Von mir nur ein paar einführende Bemerkungen. Unser Seminar untersucht einen Verdacht. Es gibt Indikatoren für eine strukturelle Veränderung im Kommunikationsgefüge der Gesellschaft. Entscheidungswege und Abläufe folgen nicht mehr dem klassischen Muster.

Früher wurden Großprojekte der Infrastruktur in kleinen Zirkeln aus Politik und Wirtschaft verabredet und dann mehr oder weniger robust und konsequent durchgesetzt. Visionäre preschten vor, Experten rechneten, zeichneten und konstruierten. Wenn das Modell funktionierte, der Nutzen erkennbar und auch die Finanzierung geerdet war, ergriff die Regierungsmehrheit die Gesetzesinitiative.

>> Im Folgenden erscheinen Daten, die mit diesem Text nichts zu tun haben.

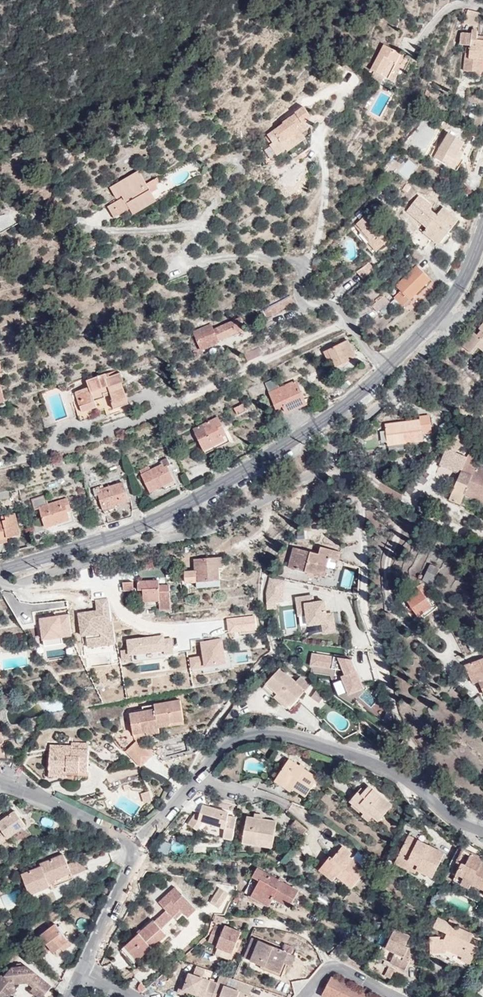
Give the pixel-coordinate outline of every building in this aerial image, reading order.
[(477,27),(481,13),(468,10),(464,24),(477,27)] [(478,36),(478,30),(476,28),(473,29),(473,30),(473,34),(462,33),(461,44),(467,45),(472,45),(471,53),(466,53),(465,70),(482,72),(482,40),(477,40),(478,36)] [(391,80),(400,63),(404,54),(385,44),(372,69),(375,71),(384,76),(391,80)] [(403,65),(400,63),(391,80),(394,81),(403,65)] [(384,76),(375,71),(371,77),(381,83),(384,76)] [(302,122),(304,123),(312,117),(304,106),(296,112),(296,113),(291,117),(290,117),(283,122),(283,123),(268,134),(274,142),(270,144),(278,155),(286,149),(294,159),(312,146),(312,133),(306,138),(302,133),(297,126),(302,122)] [(308,129),(304,123),(302,122),(297,126),(302,133),(308,129)] [(434,156),(450,166),(460,149),(465,142),(449,132),(434,156)] [(274,142),(268,134),(265,137),(270,144),(274,142)] [(400,148),(408,152),(410,147),(403,143),(400,148)] [(460,149),(450,166),(454,169),(465,152),(460,149)] [(140,206),(154,197),(154,196),(160,192),(156,185),(161,182),(157,178),(147,184),(139,171),(111,188),(117,198),(122,195),(124,198),(113,204),(119,215),(130,208),(139,203),(140,206)] [(157,201),(154,197),(140,206),(139,203),(130,208),(134,215),(157,201)] [(119,215),(113,204),(108,207),(115,218),(119,215)] [(439,244),(459,219),(444,207),(424,232),(439,244)] [(356,224),(362,231),(364,230),(371,239),(369,241),(378,250),(390,239),(384,233),(387,230),(376,218),(375,218),(369,213),(356,224)] [(364,230),(362,231),(361,232),(369,241),(371,239),(364,230)] [(360,276),(373,267),(369,262),(357,271),(360,276)] [(395,297),(404,305),(411,299),(431,279),(418,265),(397,285),(402,291),(395,297)] [(374,269),(373,267),(360,276),(362,278),(374,269)] [(294,303),(291,296),(262,310),(266,318),(294,303)] [(389,302),(384,296),(372,305),(377,311),(389,302)] [(411,299),(404,305),(407,308),(413,301),(411,299)] [(212,325),(209,326),(216,341),(217,341),(246,328),(241,318),(215,329),(212,325)] [(481,329),(482,330),(479,336),(476,333),(465,347),(474,354),(479,347),(482,350),(482,325),(481,329)] [(216,341),(209,326),(195,332),(203,350),(218,344),(217,341),(216,341)] [(356,357),(349,340),(325,352),(329,360),(334,358),(337,366),(356,357)] [(248,361),(263,354),(260,347),(245,355),(248,361)] [(120,407),(129,404),(122,383),(124,382),(121,373),(108,378),(106,374),(88,381),(90,388),(77,392),(79,401),(75,403),(81,422),(101,415),(100,411),(106,409),(108,416),(121,411),(120,407)] [(307,404),(296,381),(281,389),(276,378),(266,383),(278,409),(284,406),(288,413),(307,404)] [(247,410),(243,404),(235,408),(238,414),(247,410)] [(195,429),(205,450),(226,440),(227,443),(231,441),(218,416),(195,429)] [(432,433),(430,416),(420,417),(420,420),(386,425),(388,446),(424,441),(423,434),(432,433)] [(226,440),(205,450),(207,453),(227,443),(226,440)] [(68,460),(68,457),(54,462),(53,462),(54,466),(63,464),(63,462),(68,460)] [(171,465),(168,458),(161,461),(163,464),(151,470),(149,466),(140,471),(151,492),(164,485),(167,490),(177,484),(168,467),(171,465)] [(479,470),(466,465),(463,472),(462,471),(450,500),(461,504),(467,489),(482,495),(482,475),(477,473),(479,470)] [(129,501),(123,482),(101,489),(100,486),(94,489),(96,495),(99,495),(105,514),(117,511),(115,506),(129,501)] [(8,491),(0,493),(0,500),(10,498),(8,491)] [(133,512),(142,508),(138,494),(130,496),(133,512)] [(40,507),(44,519),(46,527),(74,519),(67,498),(47,505),(45,497),(34,500),(36,508),(40,507)] [(8,538),(21,535),(15,514),(2,517),(3,521),(0,522),(0,540),(8,538)] [(46,527),(44,519),(30,523),(33,534),(40,532),(39,531),(47,529),(46,527)] [(337,561),(339,553),(321,548),(319,555),(294,548),(289,567),(325,577),(330,559),(337,561)] [(187,584),(198,582),(220,580),(219,568),(223,568),(222,558),(194,561),(195,572),(186,573),(187,584)] [(433,585),(441,569),(432,565),(424,580),(433,585)] [(264,601),(281,605),(286,580),(269,577),(264,601)] [(144,591),(145,600),(159,599),(160,602),(160,610),(168,610),(168,598),(171,598),(170,585),(160,586),(159,580),(139,582),(139,592),(144,591)] [(220,580),(198,582),(198,588),(221,587),(220,580)] [(134,591),(134,583),(123,583),(124,592),(134,591)] [(419,616),(432,607),(427,599),(430,596),(422,584),(417,587),(420,591),(407,599),(419,616)] [(313,595),(295,597),(297,616),(306,615),(308,628),(321,626),(322,634),(337,632),(335,612),(327,613),(325,600),(314,602),(313,595)] [(94,599),(96,610),(77,612),(80,638),(86,637),(88,650),(115,647),(109,597),(94,599)] [(41,642),(72,639),(70,615),(39,618),(41,642)] [(174,659),(173,636),(127,639),(129,662),(174,659)] [(201,656),(190,657),(191,670),(226,667),(223,639),(200,641),(201,656)] [(331,675),(333,656),(312,653),(309,672),(331,675)] [(113,654),(89,656),(90,664),(114,662),(113,654)] [(333,682),(339,699),(364,690),(351,655),(333,661),(336,670),(341,668),(345,678),(333,682)] [(465,664),(474,684),(480,681),(482,688),(482,658),(465,664)] [(281,668),(267,683),(292,706),(298,699),(300,701),(316,715),(326,703),(322,700),(320,702),(312,697),(314,693),(308,688),(306,691),(296,682),(281,668)] [(301,677),(296,682),(306,691),(308,688),(310,685),(301,677)] [(292,706),(267,683),(264,686),(280,701),(292,711),(300,701),(298,699),(292,706)] [(320,702),(322,700),(324,698),(326,694),(318,689),(314,693),(312,697),(320,702)] [(181,700),(155,705),(156,710),(143,712),(130,714),(134,734),(148,731),(148,730),(160,728),(159,723),(171,721),(172,722),(184,719),(181,700)] [(185,723),(184,719),(172,722),(171,721),(159,723),(160,728),(185,723)] [(148,731),(134,734),(135,738),(161,733),(160,728),(148,730),(148,731)] [(139,765),(141,766),(152,756),(137,741),(126,752),(139,765)] [(73,746),(72,746),(50,746),(50,767),(67,767),(67,772),(68,772),(89,773),(89,749),(74,749),(73,746)] [(289,759),(277,778),(293,788),(306,796),(318,778),(289,759)] [(67,767),(50,767),(50,777),(68,777),(68,772),(67,772),(67,767)] [(293,788),(277,778),(275,781),(291,791),(293,788)] [(370,785),(365,791),(362,795),(358,792),(351,801),(353,804),(366,814),(368,812),(374,817),(379,822),(393,805),(370,785)] [(146,803),(153,800),(150,791),(143,793),(146,803)] [(370,822),(374,817),(368,812),(366,814),(353,804),(351,806),(370,822)] [(223,838),(233,840),(237,817),(228,816),(229,813),(204,805),(201,814),(200,818),(195,814),(189,824),(198,830),(204,821),(225,828),(223,838)] [(27,828),(16,811),(0,821),(0,845),(27,828)] [(277,821),(263,819),(255,817),(248,816),(246,826),(243,839),(243,843),(259,845),(260,839),(274,842),(277,821)] [(291,826),(303,836),(307,830),(295,821),(291,826)] [(409,836),(400,855),(419,865),(417,869),(418,869),(433,877),(445,853),(409,836)] [(272,848),(274,842),(260,839),(259,845),(272,848)] [(338,862),(334,858),(331,856),(320,869),(333,880),(337,875),(353,888),(367,870),(349,857),(352,853),(343,847),(337,854),(341,857),(338,862)] [(457,873),(473,881),(472,883),(482,889),(482,865),(481,864),(482,861),(482,858),(472,853),(466,864),(463,863),(457,873)] [(55,879),(72,872),(69,864),(64,855),(41,864),(42,867),(23,875),(30,895),(51,886),(50,885),(49,882),(55,879)] [(419,865),(400,855),(396,863),(416,873),(418,869),(417,869),(419,865)] [(69,864),(72,872),(73,875),(87,869),(82,859),(69,864)] [(290,907),(299,890),(258,868),(249,884),(257,888),(252,896),(270,906),(275,898),(290,907)] [(473,881),(457,873),(454,880),(470,888),(472,883),(473,881)] [(173,917),(181,909),(183,912),(188,917),(196,909),(176,887),(159,903),(167,910),(156,920),(162,927),(173,917)] [(219,908),(229,894),(219,887),(209,901),(219,908)] [(3,911),(22,904),(16,890),(0,896),(0,903),(3,911)] [(175,919),(183,912),(181,909),(173,917),(175,919)] [(431,937),(431,952),(441,952),(446,951),(447,949),(463,956),(462,959),(471,964),(479,946),(470,942),(474,935),(457,927),(458,923),(450,919),(449,922),(439,917),(434,927),(447,933),(445,939),(441,939),(441,936),(431,937)] [(156,945),(167,934),(161,928),(155,921),(154,921),(126,947),(139,961),(156,945)] [(234,952),(243,931),(227,924),(225,928),(216,924),(210,939),(219,943),(218,945),(234,952)] [(61,947),(69,942),(57,925),(36,940),(45,954),(51,949),(54,952),(61,947)] [(406,970),(411,959),(405,957),(410,948),(406,946),(411,937),(396,930),(387,948),(396,953),(391,963),(406,970)] [(280,972),(288,953),(259,941),(251,960),(262,965),(280,972)] [(72,945),(69,942),(61,947),(64,951),(72,945)] [(137,968),(159,948),(156,945),(139,961),(126,947),(124,948),(121,951),(137,968)] [(441,952),(431,952),(431,957),(448,956),(450,957),(448,960),(468,970),(471,964),(462,959),(463,956),(447,949),(446,951),(441,952)] [(296,956),(288,953),(280,972),(262,965),(261,969),(282,977),(288,964),(292,966),(296,956)] [(34,987),(37,985),(47,993),(52,986),(27,966),(13,967),(6,975),(4,973),(0,978),(0,996),(10,996),(16,990),(12,988),(16,983),(28,982),(34,987)] [(190,973),(188,980),(184,990),(193,993),(200,996),(201,993),(205,994),(213,996),(217,985),(218,983),(190,973)] [(228,986),(231,978),(221,975),(218,983),(217,985),(213,996),(249,996),(250,994),(228,986)] [(332,977),(322,996),(324,996),(372,996),(332,977)] [(188,980),(183,979),(179,992),(192,996),(193,993),(184,990),(188,980)] [(34,987),(31,990),(39,996),(43,996),(47,993),(37,985),(34,987)]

Die beteiligten Unternehmen konnten sich auf klare Bedingungen und langfristige Perspektiven verlassen. Die Öffentlichkeit war im wesentlichen Zuschauer. Sie sah Ergebnisse. Sie sah nicht die Prozesse und noch weniger die Voraussetzungen und Interessen. Wenn die Planung vorgelegt wurde, war sie kaum noch zu beeinflussen. Der Bürger überließ das Ganze den Fachleuten. Er hatte ein Urvertrauen, dass „die da oben“ schon wissen werden, was sie tun.

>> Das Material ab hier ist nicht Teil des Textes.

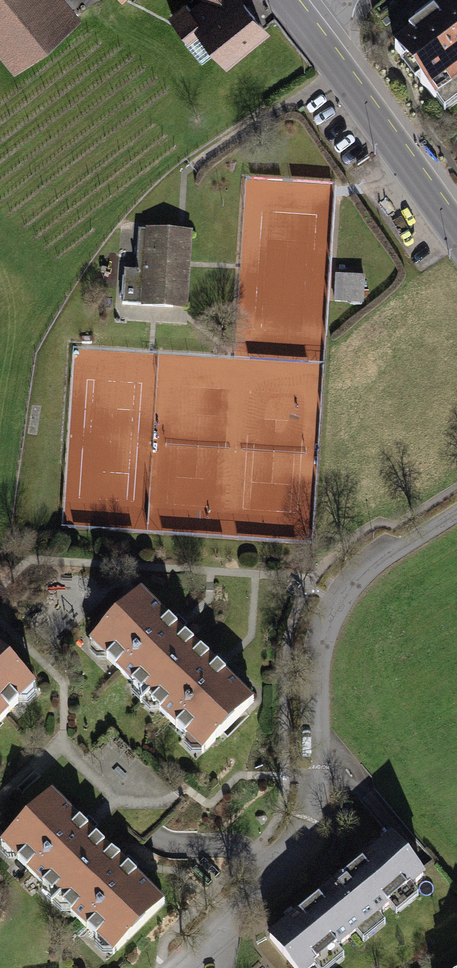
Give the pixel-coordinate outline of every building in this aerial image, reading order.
[(66,0),(0,0),(0,56),(14,74),(81,19),(66,0)] [(191,9),(185,2),(168,16),(179,29),(177,30),(202,60),(214,50),(228,66),(272,31),(247,0),(202,0),(191,9)] [(406,36),(409,40),(393,52),(441,117),(456,105),(456,0),(454,0),(406,36)] [(124,269),(122,304),(183,308),(188,232),(139,229),(136,270),(124,269)] [(364,274),(335,273),(334,301),(363,302),(364,274)] [(137,602),(92,650),(211,760),(255,712),(214,674),(174,637),(137,602)] [(25,691),(0,667),(0,716),(25,691)] [(58,802),(13,848),(109,943),(154,898),(124,868),(86,830),(58,802)] [(266,938),(290,967),(315,967),(420,882),(386,841),(266,938)]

Mit der 1968ger Jugendrevolte kam Bewegung auf. Die neue Generation definierte sich nicht mehr über Krieg und Nachkriegszeit. Sie litt unter den Widersprüchen in der Gesellschaft. Ihre Probleme lagen auf höherem Niveau als Wiederaufbau und Wirtschaftswunder. Sie wollte ihrer Zeit den eigenen Stempel aufdrücken, zunächst allerdings in einer diffusen, manchmal konfusen Befindlichkeit. Das „Establishment“ reagierte konsterniert und erschrocken.

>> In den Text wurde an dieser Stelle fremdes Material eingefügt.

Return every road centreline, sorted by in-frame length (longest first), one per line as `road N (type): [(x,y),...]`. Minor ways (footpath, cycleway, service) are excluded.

In den 1970er Jahren kanalisierte sich die vagabundierende Energie in „Bewegungen“ wie der Frauenbewegung, der Friedensbewegung und der Anti-Atom-Bewegung. Gleichzeitig gab es zahlreiche Bürgerinitiativen mit Volksfestcharakter.

Diese kristallisierten sich jetzt an umstrittenen Großprojekten, noch immer mit Gesinnung und Leidenschaft, aber auch mit einem Zuwachs an Sachkenntnis. Es blieben jedoch überschaubare Gruppen, und sie wurden von den sogenannten „Ordnungskräften“ kurzgehalten. Die „gutbürgerliche“ Mehrheit beobachtete das Gerangel um Kernkraftwerke oder neue Startbahnen ohne Emphase.

Die Mehrheit fand sich noch immer damit ab, dass die Maßgaben der Politik „upside – down“ erfolgten und nicht „downside – up“.

Wesentlicher Faktor dieses Grundmusters waren die Medien. Es gab sie nur als „Einweg-Kommunikation“, und zwischen Ereignis und medialer Vermittlung verging viel Zeit. Das machte Spontaneität zum Einzel- und Sonderfall. Die öffentlich-rechtlichen Medien waren viel zu ängstlich und gesittet, um Volkes Stimme ungefiltert zuzulassen.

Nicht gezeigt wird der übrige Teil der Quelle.